(Exercise):
Beneath this line are the data; copy exactly the part of them that opens with the line containing "text_box [1033, 633, 1250, 767]" and closes with the line containing "text_box [878, 657, 1190, 779]", and only that part.
___ Data for the task ___
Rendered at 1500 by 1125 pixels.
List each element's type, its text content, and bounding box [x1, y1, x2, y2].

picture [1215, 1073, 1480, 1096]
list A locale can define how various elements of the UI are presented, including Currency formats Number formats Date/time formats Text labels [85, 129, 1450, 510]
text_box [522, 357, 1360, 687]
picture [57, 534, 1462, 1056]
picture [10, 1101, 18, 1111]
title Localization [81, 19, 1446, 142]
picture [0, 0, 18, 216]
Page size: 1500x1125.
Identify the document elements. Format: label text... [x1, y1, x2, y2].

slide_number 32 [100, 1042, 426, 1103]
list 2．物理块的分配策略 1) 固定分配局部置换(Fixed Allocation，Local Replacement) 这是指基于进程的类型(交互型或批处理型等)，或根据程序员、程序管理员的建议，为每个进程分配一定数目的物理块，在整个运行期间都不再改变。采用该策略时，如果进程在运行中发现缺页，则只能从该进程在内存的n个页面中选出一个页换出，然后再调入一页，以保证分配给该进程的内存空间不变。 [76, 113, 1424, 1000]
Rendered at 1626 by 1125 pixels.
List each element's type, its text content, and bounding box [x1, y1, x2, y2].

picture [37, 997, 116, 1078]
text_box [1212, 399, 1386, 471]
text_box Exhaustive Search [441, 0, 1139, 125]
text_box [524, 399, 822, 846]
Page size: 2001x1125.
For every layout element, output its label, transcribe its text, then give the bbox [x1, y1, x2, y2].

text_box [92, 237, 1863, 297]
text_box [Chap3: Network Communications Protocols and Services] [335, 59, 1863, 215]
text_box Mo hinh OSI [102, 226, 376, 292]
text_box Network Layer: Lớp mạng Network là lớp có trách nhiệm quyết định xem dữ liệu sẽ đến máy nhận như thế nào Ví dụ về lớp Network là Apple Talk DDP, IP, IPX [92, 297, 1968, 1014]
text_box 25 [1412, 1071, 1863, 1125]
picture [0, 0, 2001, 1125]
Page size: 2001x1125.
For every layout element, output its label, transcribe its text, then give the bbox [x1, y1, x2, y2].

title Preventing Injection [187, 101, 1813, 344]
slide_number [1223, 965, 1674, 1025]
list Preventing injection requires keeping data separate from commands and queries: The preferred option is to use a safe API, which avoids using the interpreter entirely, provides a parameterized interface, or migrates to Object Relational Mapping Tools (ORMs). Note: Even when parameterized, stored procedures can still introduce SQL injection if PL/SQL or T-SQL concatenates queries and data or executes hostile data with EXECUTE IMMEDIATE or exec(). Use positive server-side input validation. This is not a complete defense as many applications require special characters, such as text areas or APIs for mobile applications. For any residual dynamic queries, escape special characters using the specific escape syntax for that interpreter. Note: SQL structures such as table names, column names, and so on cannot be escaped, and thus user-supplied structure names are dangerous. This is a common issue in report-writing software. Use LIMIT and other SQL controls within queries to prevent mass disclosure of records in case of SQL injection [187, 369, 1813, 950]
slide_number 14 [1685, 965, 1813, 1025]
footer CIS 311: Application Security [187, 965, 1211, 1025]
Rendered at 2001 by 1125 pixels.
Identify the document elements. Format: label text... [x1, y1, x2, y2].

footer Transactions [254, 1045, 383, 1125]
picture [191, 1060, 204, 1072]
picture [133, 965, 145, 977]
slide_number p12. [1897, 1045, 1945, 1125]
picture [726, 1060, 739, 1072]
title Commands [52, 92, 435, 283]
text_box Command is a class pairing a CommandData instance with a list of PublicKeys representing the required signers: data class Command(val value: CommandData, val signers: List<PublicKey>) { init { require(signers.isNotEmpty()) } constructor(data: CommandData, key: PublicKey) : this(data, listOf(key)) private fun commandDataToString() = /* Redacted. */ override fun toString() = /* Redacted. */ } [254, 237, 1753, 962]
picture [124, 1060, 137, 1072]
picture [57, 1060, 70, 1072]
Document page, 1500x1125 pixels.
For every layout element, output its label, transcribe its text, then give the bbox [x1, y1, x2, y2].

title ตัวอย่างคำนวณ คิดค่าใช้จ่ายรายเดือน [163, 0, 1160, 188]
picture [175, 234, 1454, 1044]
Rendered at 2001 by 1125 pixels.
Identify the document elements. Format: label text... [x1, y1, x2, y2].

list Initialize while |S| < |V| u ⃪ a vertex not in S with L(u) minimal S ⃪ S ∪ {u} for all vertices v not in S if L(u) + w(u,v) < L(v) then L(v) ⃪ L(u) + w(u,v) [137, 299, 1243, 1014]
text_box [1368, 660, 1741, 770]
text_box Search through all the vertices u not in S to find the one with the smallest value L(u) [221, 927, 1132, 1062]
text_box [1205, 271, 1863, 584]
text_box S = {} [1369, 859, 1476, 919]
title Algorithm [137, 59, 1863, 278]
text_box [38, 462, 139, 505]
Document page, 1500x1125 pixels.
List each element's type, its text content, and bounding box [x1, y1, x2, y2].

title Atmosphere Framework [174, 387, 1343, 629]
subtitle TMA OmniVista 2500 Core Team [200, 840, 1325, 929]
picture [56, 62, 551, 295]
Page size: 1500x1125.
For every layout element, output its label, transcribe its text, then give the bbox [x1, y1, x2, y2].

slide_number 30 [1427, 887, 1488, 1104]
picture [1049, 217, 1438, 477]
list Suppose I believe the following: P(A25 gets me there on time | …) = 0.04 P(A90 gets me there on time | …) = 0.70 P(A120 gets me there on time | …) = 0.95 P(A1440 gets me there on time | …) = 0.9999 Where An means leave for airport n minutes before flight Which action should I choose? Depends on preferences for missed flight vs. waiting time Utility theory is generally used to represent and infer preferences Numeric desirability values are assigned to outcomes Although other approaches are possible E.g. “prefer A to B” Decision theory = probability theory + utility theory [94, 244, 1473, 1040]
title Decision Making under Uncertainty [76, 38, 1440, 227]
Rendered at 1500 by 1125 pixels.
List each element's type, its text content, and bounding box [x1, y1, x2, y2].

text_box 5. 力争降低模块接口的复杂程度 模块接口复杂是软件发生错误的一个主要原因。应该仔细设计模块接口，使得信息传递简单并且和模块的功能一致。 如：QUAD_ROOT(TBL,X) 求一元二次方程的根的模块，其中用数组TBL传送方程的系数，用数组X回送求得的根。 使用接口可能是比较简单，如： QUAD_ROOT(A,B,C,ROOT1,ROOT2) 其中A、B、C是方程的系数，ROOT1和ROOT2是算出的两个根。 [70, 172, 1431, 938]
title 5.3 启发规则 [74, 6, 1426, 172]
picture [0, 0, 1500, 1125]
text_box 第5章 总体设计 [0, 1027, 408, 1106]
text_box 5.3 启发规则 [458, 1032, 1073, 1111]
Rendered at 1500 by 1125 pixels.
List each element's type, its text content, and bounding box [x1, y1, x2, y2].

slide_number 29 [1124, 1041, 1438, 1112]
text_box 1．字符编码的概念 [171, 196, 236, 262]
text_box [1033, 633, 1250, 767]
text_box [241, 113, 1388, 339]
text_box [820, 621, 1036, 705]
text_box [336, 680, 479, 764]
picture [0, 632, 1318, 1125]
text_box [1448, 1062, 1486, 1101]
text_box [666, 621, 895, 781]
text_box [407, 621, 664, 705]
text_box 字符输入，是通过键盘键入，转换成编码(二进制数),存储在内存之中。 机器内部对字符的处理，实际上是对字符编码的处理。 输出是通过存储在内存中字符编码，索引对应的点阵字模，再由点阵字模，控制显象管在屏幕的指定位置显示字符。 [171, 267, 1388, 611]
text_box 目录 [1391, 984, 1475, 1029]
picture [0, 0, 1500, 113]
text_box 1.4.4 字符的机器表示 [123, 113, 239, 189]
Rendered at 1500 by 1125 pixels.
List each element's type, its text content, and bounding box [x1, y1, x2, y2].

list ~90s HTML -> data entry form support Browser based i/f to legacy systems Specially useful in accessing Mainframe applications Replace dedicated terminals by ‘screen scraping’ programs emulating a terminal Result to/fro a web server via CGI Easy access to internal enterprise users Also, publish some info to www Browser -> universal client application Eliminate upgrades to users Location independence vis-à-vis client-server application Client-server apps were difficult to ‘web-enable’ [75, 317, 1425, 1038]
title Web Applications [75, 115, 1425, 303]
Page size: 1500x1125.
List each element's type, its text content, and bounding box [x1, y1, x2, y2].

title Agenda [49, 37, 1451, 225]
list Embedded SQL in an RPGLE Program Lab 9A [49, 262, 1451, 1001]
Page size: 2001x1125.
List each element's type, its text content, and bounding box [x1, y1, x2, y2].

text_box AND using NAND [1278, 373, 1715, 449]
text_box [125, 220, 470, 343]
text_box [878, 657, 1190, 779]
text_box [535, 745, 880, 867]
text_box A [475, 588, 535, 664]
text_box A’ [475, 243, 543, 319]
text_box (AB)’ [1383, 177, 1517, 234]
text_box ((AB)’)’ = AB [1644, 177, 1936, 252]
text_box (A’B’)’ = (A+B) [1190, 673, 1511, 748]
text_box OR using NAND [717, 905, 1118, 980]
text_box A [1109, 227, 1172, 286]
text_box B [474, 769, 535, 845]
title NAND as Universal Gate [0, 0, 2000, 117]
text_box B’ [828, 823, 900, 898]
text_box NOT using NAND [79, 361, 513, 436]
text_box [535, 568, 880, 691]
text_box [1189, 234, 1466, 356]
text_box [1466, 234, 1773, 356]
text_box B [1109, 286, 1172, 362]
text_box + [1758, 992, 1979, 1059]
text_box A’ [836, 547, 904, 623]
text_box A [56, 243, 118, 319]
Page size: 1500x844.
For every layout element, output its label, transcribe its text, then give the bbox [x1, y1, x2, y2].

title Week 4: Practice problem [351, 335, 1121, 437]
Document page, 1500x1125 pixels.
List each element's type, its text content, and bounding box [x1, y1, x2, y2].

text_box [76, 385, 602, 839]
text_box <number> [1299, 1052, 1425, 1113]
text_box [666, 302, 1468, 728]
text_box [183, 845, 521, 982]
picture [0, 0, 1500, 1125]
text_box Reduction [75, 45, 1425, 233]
___
(Response to the exercise):
text_box [1033, 633, 1250, 767]
text_box [241, 113, 1388, 339]
text_box [820, 621, 1036, 705]
text_box [336, 680, 479, 764]
picture [0, 632, 1318, 1125]
text_box [1448, 1062, 1486, 1101]
text_box [666, 621, 895, 781]
text_box [407, 621, 664, 705]
text_box 字符输入，是通过键盘键入，转换成编码(二进制数),存储在内存之中。 机器内部对字符的处理，实际上是对字符编码的处理。 输出是通过存储在内存中字符编码，索引对应的点阵字模，再由点阵字模，控制显象管在屏幕的指定位置显示字符。 [171, 267, 1388, 611]
text_box 目录 [1391, 984, 1475, 1029]
picture [0, 0, 1500, 113]
text_box 1.4.4 字符的机器表示 [123, 113, 239, 189]
Rendered at 1500 by 1125 pixels.
List each element's type, its text content, and bounding box [x1, y1, x2, y2].

list ~90s HTML -> data entry form support Browser based i/f to legacy systems Specially useful in accessing Mainframe applications Replace dedicated terminals by ‘screen scraping’ programs emulating a terminal Result to/fro a web server via CGI Easy access to internal enterprise users Also, publish some info to www Browser -> universal client application Eliminate upgrades to users Location independence vis-à-vis client-server application Client-server apps were difficult to ‘web-enable’ [75, 317, 1425, 1038]
title Web Applications [75, 115, 1425, 303]
Page size: 1500x1125.
List each element's type, its text content, and bounding box [x1, y1, x2, y2].

title Agenda [49, 37, 1451, 225]
list Embedded SQL in an RPGLE Program Lab 9A [49, 262, 1451, 1001]
Page size: 2001x1125.
List each element's type, its text content, and bounding box [x1, y1, x2, y2].

text_box AND using NAND [1278, 373, 1715, 449]
text_box [125, 220, 470, 343]
text_box [878, 657, 1190, 779]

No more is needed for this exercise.